Naturalmente, muitos homens enriqueceram enormemente, mas isto era natural e não era problema nenhum, pois ninguém era realmente pobre - pelo menos ninguém importante. E para todos os mercadores mais ricos, como era inevitável, a vida tornou-se um tanto tediosa e insatisfatória, levando-os a pensar que isto era devido as limitações dos mundos em que eles haviam se estabelecido - nenhum deles era inteiramente satisfatório. Ou o clima não era muito bom no final da tarde, ou o dia era meia hora mais comprido do que devia ser, ou o oceano era precisamente da tonalidade errada de rosa. Assim, surgiram circunstâncias favoráveis ao nascimento de uma espetacular indústria: a construção de planetas de luxo sob medida. A sede dessa indústria era o planeta Magrathea, cujos engenheiros hiperespaciais drenavam a matéria por buracos brancos no espaço para transformá-la em planetas de sonho - planetas de ouro, planetas de platina, planetas de borracha macia cheios de terremotos, todos eles encantadoramente feitos segundo as mais detalhadas especificações determinadas pelos homens mais ricos da Galáxia.
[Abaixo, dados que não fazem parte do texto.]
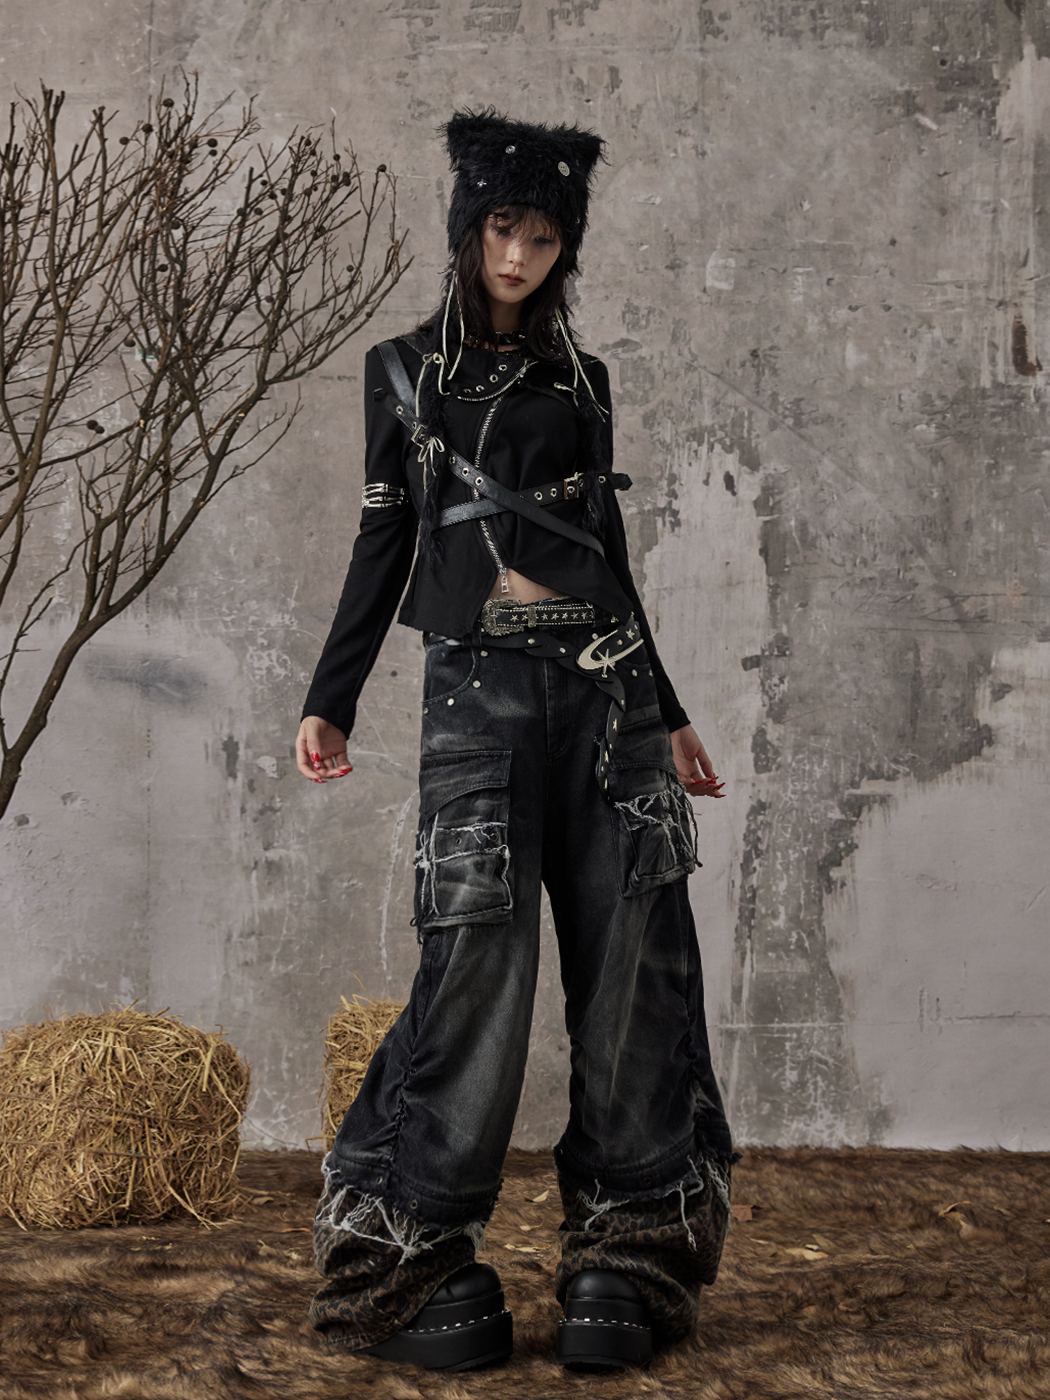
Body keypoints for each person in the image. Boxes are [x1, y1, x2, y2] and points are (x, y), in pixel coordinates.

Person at [295, 110, 735, 1374]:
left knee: (635, 974)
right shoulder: (399, 372)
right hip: (474, 702)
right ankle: (412, 1254)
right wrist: (332, 696)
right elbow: (383, 540)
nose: (519, 257)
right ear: (468, 227)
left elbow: (610, 556)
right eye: (503, 229)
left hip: (607, 703)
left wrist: (670, 709)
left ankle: (626, 1254)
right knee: (476, 976)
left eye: (544, 239)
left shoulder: (584, 383)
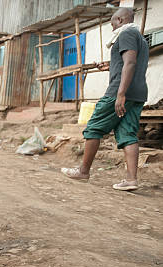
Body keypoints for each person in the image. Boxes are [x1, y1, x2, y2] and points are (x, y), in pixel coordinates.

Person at [62, 8, 148, 191]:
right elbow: (129, 62)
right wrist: (110, 66)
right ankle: (131, 179)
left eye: (112, 24)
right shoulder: (140, 37)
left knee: (94, 127)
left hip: (120, 91)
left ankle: (83, 171)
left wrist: (120, 94)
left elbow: (131, 63)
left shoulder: (126, 33)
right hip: (138, 93)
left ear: (119, 19)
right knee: (128, 134)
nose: (112, 28)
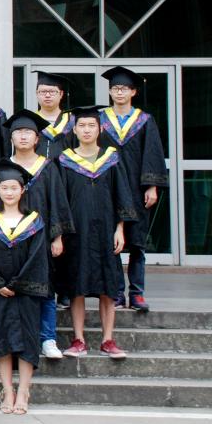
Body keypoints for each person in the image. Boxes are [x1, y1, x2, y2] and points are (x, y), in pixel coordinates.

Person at [58, 106, 137, 360]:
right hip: (76, 232)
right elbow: (60, 200)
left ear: (100, 129)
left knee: (108, 285)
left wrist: (120, 229)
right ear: (74, 130)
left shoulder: (111, 159)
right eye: (82, 126)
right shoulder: (65, 160)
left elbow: (121, 194)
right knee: (77, 286)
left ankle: (107, 340)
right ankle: (78, 339)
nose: (87, 130)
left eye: (91, 126)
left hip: (106, 230)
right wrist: (60, 233)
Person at [0, 160, 50, 415]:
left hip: (25, 291)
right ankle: (7, 390)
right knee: (1, 340)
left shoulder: (34, 221)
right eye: (5, 187)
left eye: (14, 188)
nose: (9, 192)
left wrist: (18, 283)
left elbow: (38, 256)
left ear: (22, 190)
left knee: (27, 341)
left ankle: (24, 391)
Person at [3, 109, 74, 360]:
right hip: (10, 238)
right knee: (13, 287)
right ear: (11, 137)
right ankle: (16, 338)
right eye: (18, 132)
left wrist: (57, 237)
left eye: (28, 132)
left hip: (42, 238)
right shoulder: (3, 167)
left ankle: (48, 338)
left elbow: (58, 202)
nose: (23, 136)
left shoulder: (47, 167)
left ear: (37, 138)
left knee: (45, 288)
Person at [99, 67, 168, 312]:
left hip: (137, 190)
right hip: (108, 189)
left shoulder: (144, 120)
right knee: (112, 243)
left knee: (137, 243)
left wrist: (152, 186)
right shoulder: (99, 121)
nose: (119, 92)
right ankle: (117, 292)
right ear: (110, 92)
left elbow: (152, 153)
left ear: (133, 92)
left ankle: (137, 293)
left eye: (124, 89)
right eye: (115, 88)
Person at [33, 71, 76, 158]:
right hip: (36, 166)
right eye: (43, 91)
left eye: (52, 91)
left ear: (61, 94)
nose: (47, 95)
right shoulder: (30, 120)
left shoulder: (72, 120)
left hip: (66, 166)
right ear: (37, 94)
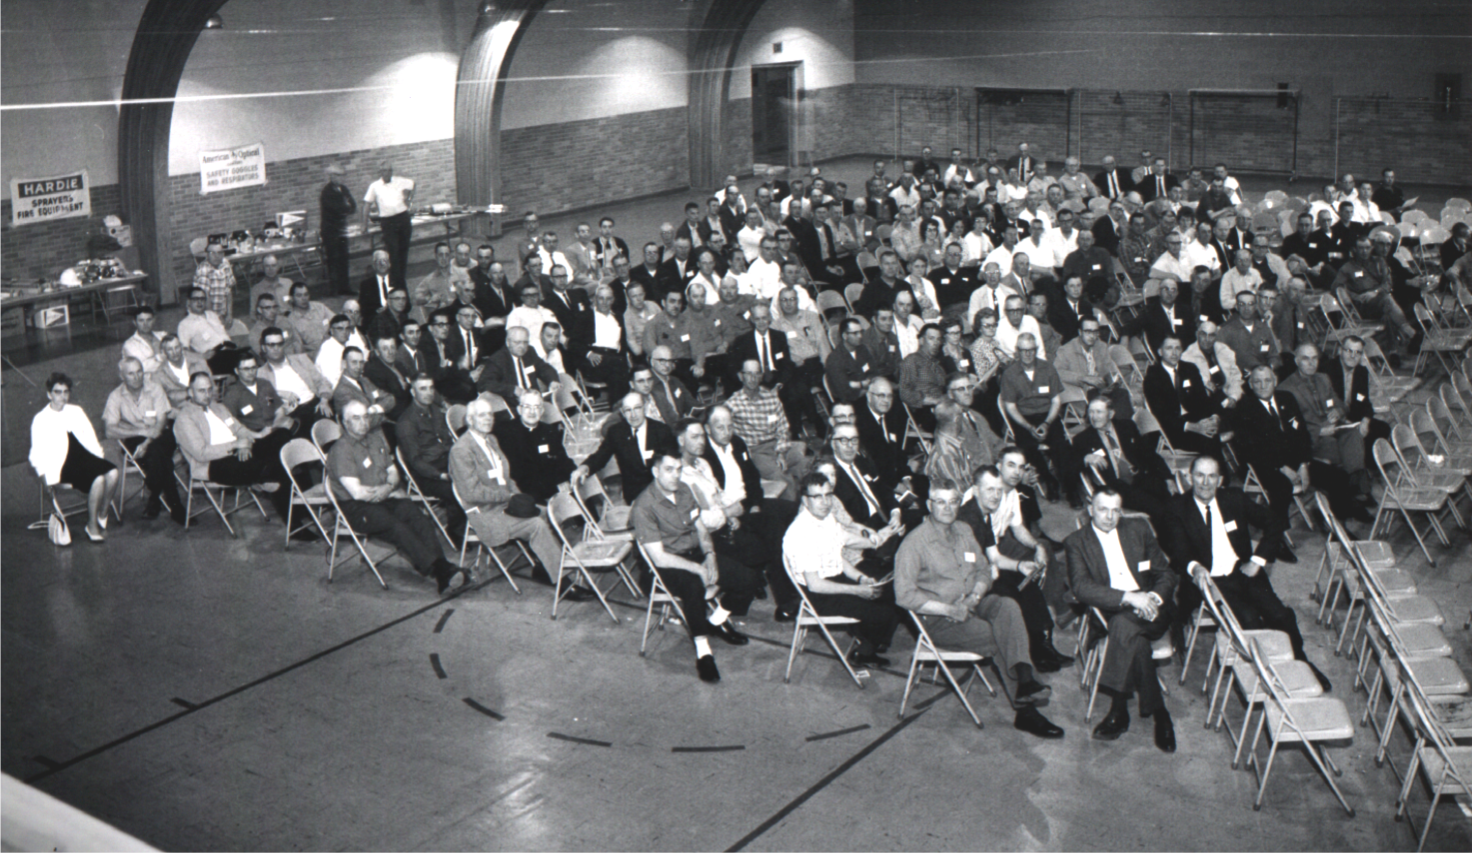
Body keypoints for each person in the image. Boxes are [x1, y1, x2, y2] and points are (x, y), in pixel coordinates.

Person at [894, 478, 1064, 739]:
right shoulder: (913, 543)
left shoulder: (963, 529)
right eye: (940, 502)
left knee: (1008, 606)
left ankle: (1025, 679)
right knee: (999, 634)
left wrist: (975, 595)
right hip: (940, 619)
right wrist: (948, 610)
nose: (948, 508)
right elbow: (904, 595)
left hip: (972, 601)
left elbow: (984, 569)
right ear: (929, 505)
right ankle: (1026, 711)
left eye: (953, 502)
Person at [1165, 455, 1331, 691]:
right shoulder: (1176, 508)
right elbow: (1178, 550)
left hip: (1243, 572)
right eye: (1199, 475)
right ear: (1189, 477)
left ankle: (1300, 662)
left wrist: (1258, 559)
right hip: (1210, 581)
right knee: (1251, 621)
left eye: (1211, 476)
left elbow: (1274, 522)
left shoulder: (1234, 498)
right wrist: (1196, 568)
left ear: (1220, 479)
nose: (1205, 482)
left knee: (1281, 616)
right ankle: (1270, 676)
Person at [1063, 489, 1177, 751]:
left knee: (1124, 629)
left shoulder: (1138, 529)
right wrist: (1128, 597)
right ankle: (1159, 712)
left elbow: (1165, 573)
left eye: (1116, 510)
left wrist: (1153, 598)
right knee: (1128, 632)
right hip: (1110, 610)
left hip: (1152, 608)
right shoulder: (1076, 542)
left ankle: (1119, 710)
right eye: (1103, 509)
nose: (1110, 516)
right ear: (1091, 509)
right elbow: (1081, 587)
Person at [631, 451, 755, 682]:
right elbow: (658, 558)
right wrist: (698, 569)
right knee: (693, 587)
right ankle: (703, 652)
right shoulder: (643, 507)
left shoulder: (685, 490)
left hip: (694, 553)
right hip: (665, 566)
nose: (675, 475)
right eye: (669, 470)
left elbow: (700, 528)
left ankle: (716, 622)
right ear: (656, 472)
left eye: (678, 469)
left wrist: (709, 556)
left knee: (748, 578)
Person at [330, 400, 469, 594]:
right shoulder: (341, 450)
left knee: (419, 517)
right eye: (356, 418)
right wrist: (388, 489)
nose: (363, 422)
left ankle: (443, 571)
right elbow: (358, 493)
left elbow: (393, 472)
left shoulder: (375, 439)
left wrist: (387, 488)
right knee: (397, 527)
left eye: (365, 417)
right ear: (345, 423)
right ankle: (442, 571)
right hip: (357, 507)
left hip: (384, 496)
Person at [956, 463, 1073, 669]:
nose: (995, 495)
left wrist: (1020, 566)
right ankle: (1035, 652)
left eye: (999, 490)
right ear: (975, 490)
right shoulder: (968, 518)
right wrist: (992, 570)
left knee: (1026, 582)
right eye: (989, 489)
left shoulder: (984, 514)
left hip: (986, 572)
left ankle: (1043, 645)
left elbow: (995, 556)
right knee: (1013, 591)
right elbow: (968, 565)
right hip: (969, 584)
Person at [1233, 365, 1371, 535]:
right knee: (1282, 488)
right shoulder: (1244, 408)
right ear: (1251, 384)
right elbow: (1252, 449)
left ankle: (1336, 525)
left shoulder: (1286, 398)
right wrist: (1282, 468)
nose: (1263, 386)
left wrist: (1304, 464)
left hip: (1296, 460)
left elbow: (1302, 435)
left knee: (1338, 477)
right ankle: (1276, 537)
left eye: (1267, 380)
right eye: (1257, 382)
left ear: (1275, 381)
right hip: (1267, 465)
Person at [450, 398, 571, 589]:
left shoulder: (491, 439)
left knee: (549, 512)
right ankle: (562, 581)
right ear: (470, 420)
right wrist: (509, 497)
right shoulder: (461, 450)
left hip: (505, 504)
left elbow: (507, 478)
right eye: (482, 415)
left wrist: (518, 497)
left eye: (490, 414)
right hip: (486, 513)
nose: (488, 419)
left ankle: (544, 567)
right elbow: (471, 492)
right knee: (537, 524)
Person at [784, 473, 898, 666]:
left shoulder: (826, 519)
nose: (825, 502)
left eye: (828, 495)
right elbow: (815, 585)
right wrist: (857, 590)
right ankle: (865, 650)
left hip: (834, 580)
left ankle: (867, 642)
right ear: (805, 500)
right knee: (884, 612)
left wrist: (861, 578)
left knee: (893, 595)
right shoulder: (802, 533)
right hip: (819, 596)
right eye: (817, 497)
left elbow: (839, 557)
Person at [173, 371, 290, 522]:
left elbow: (239, 429)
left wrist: (250, 441)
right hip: (213, 464)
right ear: (190, 392)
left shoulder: (218, 407)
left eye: (210, 389)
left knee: (282, 436)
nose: (207, 394)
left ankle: (265, 480)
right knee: (274, 467)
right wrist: (236, 445)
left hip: (240, 450)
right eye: (201, 391)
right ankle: (292, 520)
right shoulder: (185, 418)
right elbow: (201, 453)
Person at [31, 372, 120, 541]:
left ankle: (102, 513)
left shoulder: (76, 411)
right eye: (58, 392)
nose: (63, 396)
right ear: (49, 394)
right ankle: (91, 526)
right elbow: (36, 454)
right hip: (61, 465)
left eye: (66, 392)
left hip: (84, 458)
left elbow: (92, 439)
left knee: (113, 472)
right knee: (99, 479)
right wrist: (45, 479)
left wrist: (99, 460)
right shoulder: (40, 419)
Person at [103, 356, 184, 522]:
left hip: (162, 434)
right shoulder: (115, 396)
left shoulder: (154, 389)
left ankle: (155, 494)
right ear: (122, 376)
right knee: (161, 459)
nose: (137, 377)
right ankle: (172, 504)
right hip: (135, 439)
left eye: (139, 371)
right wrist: (140, 431)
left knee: (156, 450)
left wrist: (146, 442)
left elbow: (161, 423)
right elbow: (109, 431)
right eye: (131, 373)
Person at [1072, 395, 1171, 530]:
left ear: (1111, 414)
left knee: (1172, 499)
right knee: (1157, 508)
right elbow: (1067, 468)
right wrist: (1085, 459)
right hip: (1116, 487)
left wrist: (1168, 478)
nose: (1093, 417)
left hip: (1139, 476)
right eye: (1091, 412)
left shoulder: (1127, 426)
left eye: (1099, 412)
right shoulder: (1082, 439)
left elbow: (1149, 453)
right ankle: (1166, 544)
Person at [1277, 344, 1368, 487]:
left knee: (1354, 435)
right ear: (1297, 361)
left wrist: (1338, 411)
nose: (1311, 363)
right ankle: (1359, 488)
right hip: (1313, 437)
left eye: (1314, 358)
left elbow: (1341, 404)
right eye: (1306, 359)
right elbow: (1290, 424)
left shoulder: (1323, 378)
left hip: (1335, 428)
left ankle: (1354, 486)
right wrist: (1319, 431)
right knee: (1350, 451)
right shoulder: (1285, 389)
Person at [395, 374, 467, 544]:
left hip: (444, 460)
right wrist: (441, 475)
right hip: (426, 473)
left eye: (431, 388)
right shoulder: (406, 423)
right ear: (413, 392)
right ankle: (456, 531)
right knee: (455, 488)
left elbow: (447, 441)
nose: (428, 393)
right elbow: (416, 462)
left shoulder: (434, 410)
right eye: (422, 389)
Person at [998, 332, 1068, 497]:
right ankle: (1048, 479)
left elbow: (1056, 401)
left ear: (1036, 350)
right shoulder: (1010, 374)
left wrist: (1047, 423)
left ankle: (1069, 487)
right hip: (1024, 417)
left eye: (1031, 350)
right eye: (1023, 350)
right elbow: (1011, 407)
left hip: (1047, 415)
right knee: (1028, 448)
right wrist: (1029, 427)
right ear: (1017, 351)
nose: (1027, 354)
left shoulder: (1048, 368)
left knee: (1062, 446)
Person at [574, 392, 674, 503]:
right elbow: (600, 456)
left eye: (637, 408)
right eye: (628, 410)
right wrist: (585, 467)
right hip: (636, 495)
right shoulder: (616, 432)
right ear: (622, 413)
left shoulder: (662, 430)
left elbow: (671, 464)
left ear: (645, 408)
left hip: (662, 490)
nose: (633, 415)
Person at [1142, 336, 1222, 457]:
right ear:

Mas tamanho foi o sucesso dessa indústria que o próprio planeta Magrathea logo se tornou o planeta mais rico de todos os tempos e o resto da Galáxia ficou reduzido à

mais negra miséria. Assim, o sistema entrou em colapso, o Império entrou em colapso e um longo período de silêncio submergiu um bilhão de mundos famintos, um silêncio perturbado apenas pelos ruídos das canetas dos estudiosos, que passavam suas noites em claro elaborando pequenos tratados confiantes em que defendiam o valor de uma economia política planejada.

Magrathea desapareceu e logo se transformou numa lenda obscura... Hoje em dia, em nossos tempos esclarecidos, é claro que ninguém acredita numa palavra disso.